Their strategy is to buy three to four-bedroom properties for between £160,000 and £180,000 and rent them out as affordable housing to workers. 

All the buy-to-lets they have bought so far have been in the area where Kyla grew up which has given Errol a keen appreciation of house prices and how much to pay.

He is also a tough negotiator. He works on the principle that sellers put their homes on the market at inflated prices to achieve their target of what they are actually willing to accept.

“The last house we saw was on for £180,000 but wasn’t worth a penny more than £165,000. I told the estate agent I’ll make an offer but tell the owner if he doesn’t accept it then my next offer is going to be £10,000 lower. 

“If you want to be greedy and hold out for someone else to come along then OK, but I’m not waiting around because at the moment I’ve got that money set aside. It’s potentially going to take a minimum of two months on average to complete the house sale. It can even be up to five months, especially at the moment.

“Cash is king in property. If you’re a cash buyer, you negotiate because that’s the way the whole market is set up.”

These days they can show that they have enjoyed a high income for the past three years which makes raising finance for property investing much easier.

“I’m about to do a royalty financing deal at the moment so that I can free up some funds to invest in more buy to lets,” says Errol. “It also has the advantage that any interest you pay is tax-deductible.”

 

‘Property has helped me and my celebrity friend’ 

 

He regards property as a far better investment than stocks and shares, which are volatile and require research, or gold. 

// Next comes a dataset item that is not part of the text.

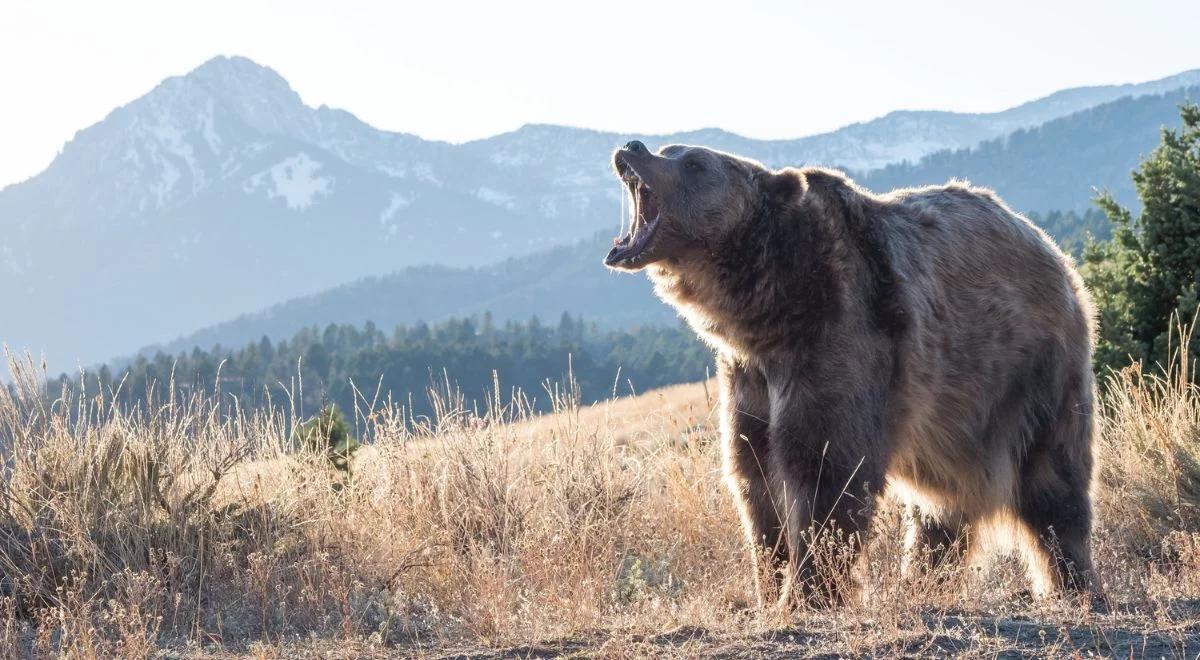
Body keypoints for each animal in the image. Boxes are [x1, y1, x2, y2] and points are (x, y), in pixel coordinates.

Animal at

“I bought a couple of gold bullion coins because there is no UK Capital Gains Tax (due to it being legal tender). It’s a good way of saving money but not a good way of making money. 

“Property is the only thing where in my opinion if I put £50,000 down now then in five years’ time that £50,000 is still there but it’s made me £7,000 a year [in rent]. And it’s a passive income, barring the roof coming down or leaking. There’s not really much you have to do if you get a decent estate agent to manage it.”

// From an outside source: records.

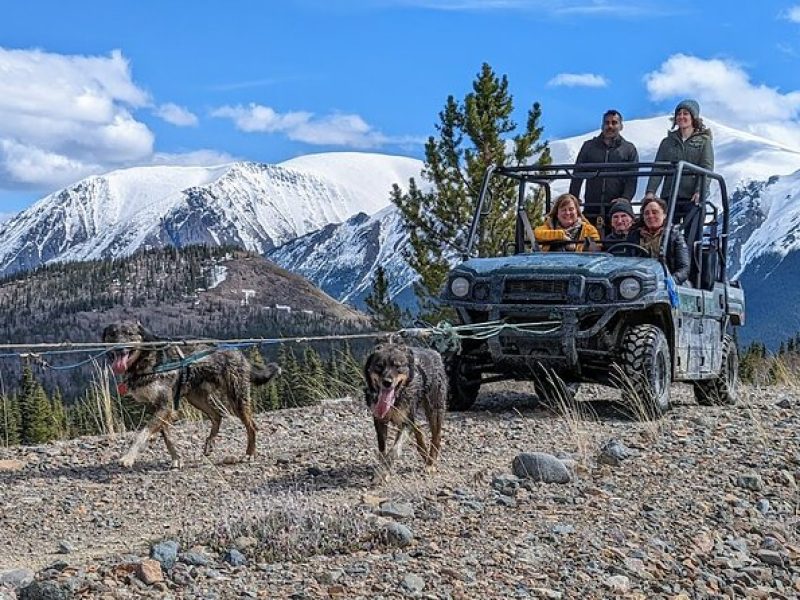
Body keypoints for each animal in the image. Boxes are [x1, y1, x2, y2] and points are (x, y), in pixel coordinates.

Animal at [102, 322, 282, 472]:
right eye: (112, 334)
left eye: (129, 333)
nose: (118, 348)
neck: (145, 361)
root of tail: (238, 352)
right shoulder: (156, 407)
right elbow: (166, 437)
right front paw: (176, 459)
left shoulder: (165, 406)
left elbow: (142, 434)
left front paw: (128, 457)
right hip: (196, 398)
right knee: (217, 415)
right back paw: (210, 442)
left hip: (236, 398)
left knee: (251, 426)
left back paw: (250, 453)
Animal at [364, 342, 446, 478]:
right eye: (379, 365)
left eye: (398, 366)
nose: (387, 382)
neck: (395, 400)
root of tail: (434, 352)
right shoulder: (380, 420)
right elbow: (382, 449)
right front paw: (382, 470)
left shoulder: (405, 422)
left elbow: (394, 451)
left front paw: (384, 472)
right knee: (419, 431)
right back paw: (424, 455)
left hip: (434, 408)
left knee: (436, 436)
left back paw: (430, 463)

Errol, who has Asperger’s, doesn’t usually appear on shows, but he made an exception for Winners on a Wednesday. He says he likes Samuel’s content and the fact that he ‘cast off’ Alan Sugar after proving the billionaire businessman was wrong in stating he had never given Samuel business advice.

“Samuel has helped me with what I’m doing, and he’s helped a lot of other people I know, including my friend T2 (who produced the hit single Heartbroken). He told me he’s been to one of Samuel’s crash courses and was on point. I feel honoured to speak on the show about property.”


Samuel Leeds

Errol’s tips

 

  • Find a good estate agent who you have an honest relationship with because estate agents can pressurise you into buying things that are not good.

 

  • Find a decent solicitor who specialises in property investment. It will save you a lot of time and headache. We hear nothing from our solicitors till the day before completion. They sort out any issues before that.

 

  • Unless you’re buying a house for yourself, don’t rush out and buy the first property you see. Wait for the property to be on the market for six months.

 

  • Don’t put all your eggs in one basket. If you get a dip in one of your income streams, like you always do, that can’t have a knock-on effect in the way you live your life.

 

  • Try to surround yourself with positive people, rather than energy thieves who leave you feeling tired because they’re constantly saying you can’t do this or that.

 

  • Watch Samuel’s videos. Educate yourself with someone you can understand. Process the information and apply it.

 

Samuel Leeds’ verdict

 

“It’s great that people like Errol are not only investing in property but speaking out about it. There are a lot of people in the music industry making very good money but don’t know how to invest it. 

“Errol got educated and put his PRS money into the private rented sector which gives you a stable income. That then makes you more mortgageable and it has enabled him to get better leverage on his finance. Now he still has that money coming in, which is unlikely to stop, but he’s also got the capital appreciation from his properties and cash flow. So, he’s in a good place.”